Matt Borges the Director of Roetzel Consulting Services and former Chairman of the Republican Party said, "The Ohio Clean Air program lowers your monthly bills, it promotes clean energy, maintains Ohio's energy diversity, protects jobs, and protects us from harmful effects of doing nothing which would make Ohio's air even dirtier if the state's two nuclear power plants go off line. Ninety percent of zero emission energy that is produced in the state is produced by the two nuclear power plants and it's in everybody's best interest to make sure those plants don't close. If the plants go off line peoples options will be limited and the price of other alternative forms of energy will certainly go up, what you need are options across the landscape to keep the prices down."
But lawmakers say the commercial doesn't come clean about what is really going on.
If the bill passes the rate for all electricity users in Ohio would go up 50 cents a month this year, and 2.50 extra a month next year, the cost for business even more. Opponents add customers bills won't go down and emphasized that is propaganda.
State Representative Mike O'Brien, who is Chairman of the Energy Generation Committee, and the Energy and Natural Resources Committee which is discussing this bill presently. O'Brien said, "This is a bailout plain and simple. What has happened is that First Energy and First Energy Solutions, they're in bankruptcy and they need a bailout. The Ohio General Assembly which is republican controlled had decided everyone who used electricity in Ohio will pay extra on their electric bill. Everyone will pay even if their electricity is not provided by nuclear power plants, everyone in Ohio will have to pay. First Energy has been bailed out before.
O'Brien continued, "Economists throughout the nation have testified in committee that we'll be back here in the same position four or five years again to bail nuclear energy out.
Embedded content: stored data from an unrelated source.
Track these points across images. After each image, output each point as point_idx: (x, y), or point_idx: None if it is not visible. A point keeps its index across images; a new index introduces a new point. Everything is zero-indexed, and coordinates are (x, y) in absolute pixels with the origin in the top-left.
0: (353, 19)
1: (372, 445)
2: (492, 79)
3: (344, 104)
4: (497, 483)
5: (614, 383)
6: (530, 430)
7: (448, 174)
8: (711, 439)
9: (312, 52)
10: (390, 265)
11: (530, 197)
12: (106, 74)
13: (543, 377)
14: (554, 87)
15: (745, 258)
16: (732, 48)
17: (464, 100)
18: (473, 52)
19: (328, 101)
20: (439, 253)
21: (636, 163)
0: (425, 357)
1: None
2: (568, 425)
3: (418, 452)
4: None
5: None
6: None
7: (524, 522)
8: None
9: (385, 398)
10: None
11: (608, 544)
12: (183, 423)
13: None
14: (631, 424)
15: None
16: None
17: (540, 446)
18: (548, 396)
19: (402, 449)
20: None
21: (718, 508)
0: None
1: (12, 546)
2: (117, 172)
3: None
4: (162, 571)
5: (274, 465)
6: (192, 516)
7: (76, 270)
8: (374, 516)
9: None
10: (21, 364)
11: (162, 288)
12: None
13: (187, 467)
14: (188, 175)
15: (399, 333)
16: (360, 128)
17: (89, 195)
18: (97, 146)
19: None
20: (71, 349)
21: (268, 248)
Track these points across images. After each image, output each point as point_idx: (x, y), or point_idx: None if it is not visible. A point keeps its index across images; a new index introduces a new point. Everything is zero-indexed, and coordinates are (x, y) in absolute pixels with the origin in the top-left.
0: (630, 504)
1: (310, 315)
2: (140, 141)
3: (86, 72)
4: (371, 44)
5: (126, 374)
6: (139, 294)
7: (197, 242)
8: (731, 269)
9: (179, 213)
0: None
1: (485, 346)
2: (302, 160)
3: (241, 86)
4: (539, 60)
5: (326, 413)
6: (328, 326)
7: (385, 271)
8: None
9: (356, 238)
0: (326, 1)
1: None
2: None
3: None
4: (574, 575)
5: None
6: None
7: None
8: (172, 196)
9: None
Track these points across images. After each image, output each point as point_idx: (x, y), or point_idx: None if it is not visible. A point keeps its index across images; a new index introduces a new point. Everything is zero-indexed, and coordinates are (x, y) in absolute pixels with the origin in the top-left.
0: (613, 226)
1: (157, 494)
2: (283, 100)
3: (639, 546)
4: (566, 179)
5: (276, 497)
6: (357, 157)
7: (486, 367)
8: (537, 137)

It's a very expensive process. We have gas plants that are popping up all over the state, we have in excess of 2,000 years worth of natural gas because of the Marcellus and Utica shale underground. Gas plants are more efficient and a lot cheaper to operate. One plant has been completed in Lordstown and a second is under construction. Gas is the way to go for energy. It emits very, very, very small particles of carbon dioxide. The Pennsylvania legislature saw it was nothing but a bail out and they voted against that. I hope the Ohio lawmakers will see this for what it is a bailout. The people who testified from out of state in favor of the bill all had their travel expenses paid by First Energy. They are asking for hundreds of millions of dollars or 160 million for each of those plants."
State Senator Sean O'Brien added, "This is the only industry known where when your not doing well you don't go to shareholders and have them pay and suffer the losses, you go to the ratepayers and make them pay. This is a bailout for aging and obsolete technology. We have enough energy resources here in Ohio to power our country for over 100 years. It's cheap and it's an Ohio resource. It produces many, many jobs. It's crazy not to use our own resources to power the rest of the state and country."
"People are going to feel the pinch. We already have had an increase in a gas tax, costs of everything keep going up, and we already have people who must decide do they pay their rent, or do they buy their prescriptions, or are they going to be able to eat tonight. People are already hurting and now to raise these rates artificially when they don't need to be done is asking a lot of our people in Ohio. Increasing rates for businesses is also a bad idea which can cost jobs. We will fight against this. People need to contact their lawmakers and let them know they are against this bill."